» **GESELECTEERDE TEKST**:

· · · ·

12.     [appellant] handhaaft in hoger beroep zijn betoog dat de door het Instituut toegekende schadevergoeding voor waardedaling niet in de buurt komt van zijn werkelijke verlies en daarmee niet toereikend, ruimhartig en rechtvaardig is. [appellant] wil dat het Instituut hem schadeloos stelt voor zijn pensioeninvestering. Voor de aardbevingen had hij een rendement van 4% op de investering in zijn woning. Door de waardedaling als gevolg van aardbevingen heeft hij dit rendement niet langer kunnen halen. [appellant] bepleit de toepassing van een algoritme voor de berekening van verlies op geïnvesteerd vermogen in plaats van het model van Atlas. Daarbij gaat hij uit van de waardedaling van zijn woning aan de hand van de WOZ-waardes in de periode van 2011 tot en met 2016.

13.     [appellant] betoogt verder dat het model van Atlas ten onrechte uitgaat van een gemiddelde waardedaling van alle soorten panden afgezet tegen de waardeontwikkeling van vergelijkbare woningen elders in het land. In het model wordt ten onrechte geen rekening gehouden met variabelen als geografische ligging ten opzichte van een hoofdstad, woonkern, spoor, water, haven en industrie voor werkgelegenheid. Die variabelen zijn voor de vaststelling van de waardedaling van zijn woning juist van belang, aldus [appellant].

· · · ·

» **AANGELEVERD MATERIAAL**:
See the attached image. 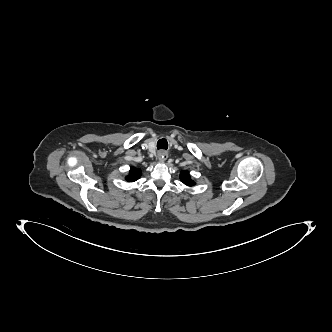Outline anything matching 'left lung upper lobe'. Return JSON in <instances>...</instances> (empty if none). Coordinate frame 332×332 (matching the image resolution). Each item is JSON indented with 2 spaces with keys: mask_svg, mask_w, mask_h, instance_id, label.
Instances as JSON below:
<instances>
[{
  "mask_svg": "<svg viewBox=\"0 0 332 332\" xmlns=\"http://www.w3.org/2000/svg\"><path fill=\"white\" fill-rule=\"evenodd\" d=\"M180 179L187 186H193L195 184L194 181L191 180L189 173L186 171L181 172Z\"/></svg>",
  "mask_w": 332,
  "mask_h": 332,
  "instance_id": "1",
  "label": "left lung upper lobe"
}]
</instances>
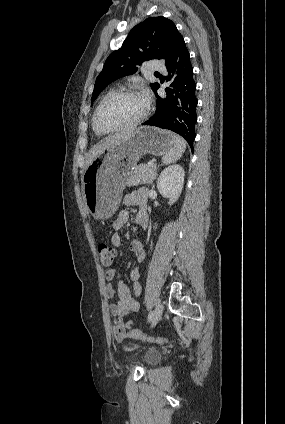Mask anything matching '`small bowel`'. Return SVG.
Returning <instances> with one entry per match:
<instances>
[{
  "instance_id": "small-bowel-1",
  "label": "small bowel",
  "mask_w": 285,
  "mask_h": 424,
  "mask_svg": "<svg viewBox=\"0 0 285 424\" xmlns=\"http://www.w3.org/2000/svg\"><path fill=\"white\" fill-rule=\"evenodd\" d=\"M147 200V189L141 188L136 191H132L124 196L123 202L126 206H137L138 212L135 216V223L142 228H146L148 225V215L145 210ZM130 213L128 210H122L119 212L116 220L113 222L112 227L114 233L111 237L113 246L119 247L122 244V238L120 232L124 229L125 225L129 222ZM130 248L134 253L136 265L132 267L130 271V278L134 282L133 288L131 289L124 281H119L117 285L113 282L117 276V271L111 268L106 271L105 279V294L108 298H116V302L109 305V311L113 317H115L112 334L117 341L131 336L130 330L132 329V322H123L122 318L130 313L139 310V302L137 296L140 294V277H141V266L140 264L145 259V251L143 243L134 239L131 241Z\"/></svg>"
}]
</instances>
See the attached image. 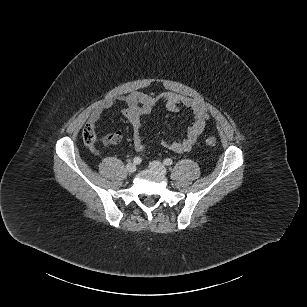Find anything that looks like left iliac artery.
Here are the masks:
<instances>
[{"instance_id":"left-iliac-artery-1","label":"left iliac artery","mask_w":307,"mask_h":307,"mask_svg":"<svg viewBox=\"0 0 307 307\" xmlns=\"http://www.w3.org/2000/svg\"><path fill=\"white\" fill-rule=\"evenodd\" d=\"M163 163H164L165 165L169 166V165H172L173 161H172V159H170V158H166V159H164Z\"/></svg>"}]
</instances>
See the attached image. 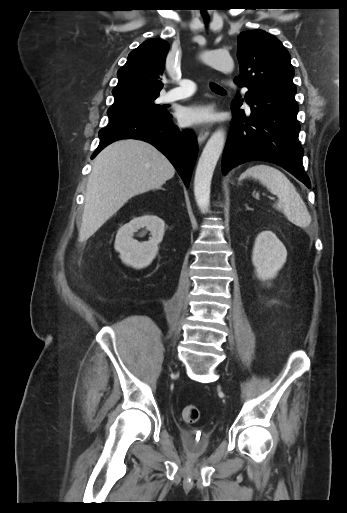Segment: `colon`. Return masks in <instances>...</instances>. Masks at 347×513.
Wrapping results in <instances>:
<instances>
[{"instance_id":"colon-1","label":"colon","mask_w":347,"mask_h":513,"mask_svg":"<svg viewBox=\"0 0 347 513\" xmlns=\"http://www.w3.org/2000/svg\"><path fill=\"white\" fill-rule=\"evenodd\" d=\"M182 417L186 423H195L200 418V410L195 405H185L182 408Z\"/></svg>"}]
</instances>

· · · ·

» **OPDRACHT A**: Welk rendement op de investering in zijn woning had de appellant vóór de aardbevingen, volgens de tekst over de aardbevingsschade?
» **OPDRACHT B**: Zet de tekst over de aardbevingsschade voort, aansluitend op de laatste zin.

» **EINDANTWOORD A**: Een rendement van 4%.

» **EINDANTWOORD B**:
14.     Tot slot stelt [appellant] dat de toegekende vergoeding niet toereikend is, omdat er ook na afloop van de door het Instituut gehanteerde periode waardedaling als gevolg van aardbevingen zal zijn.

Oordeel Afdeling in hoger beroep

Gemist rendement

15.     De Afdeling gaat eerst in op het betoog van [appellant] dat het model van Atlas niet tot een redelijk en aanvaardbaar resultaat leidt, omdat daarin geen plaats is voor vergoeding van gemist rendement.

16.     In de uitspraak van 19 april 2022, ECLI:NL:RVS:2022:1536 heeft de Afdeling overwogen dat het model van Atlas voor de afwikkeling van grote aantallen zaken van eigenaren in het risicogebied als geheel tot redelijke en aanvaardbare uitkomsten leidt. Het Instituut heeft na vergelijkend onderzoek door de Adviescommissie gekozen voor het model van Atlas, omdat dit model voor het overgrote deel van de woningeigenaren in het gebied tot hogere schadevergoedingen leidt dan andere onderzochte modellen. Het Instituut begroot de waardedaling op basis van de Regeling abstract en modelmatig op basis van objectieve factoren, zoals ligging van de woning (imago-effect) en het aantal bevingen boven 2,9 mm/s. Het Instituut houdt ten gunste van woningeigenaren rekening met inherente onzekerheden van een abstracte, modelmatige schadeberekening. Het Instituut past verschillende correcties toe op het model van Atlas en op de wijze van schadeberekening. Daarbij geldt dat in individuele gevallen ruimte bestaat om onevenredige uitkomsten van het model van Atlas in een voorkomend geval te corrigeren met toepassing van art. 4:84 Awb.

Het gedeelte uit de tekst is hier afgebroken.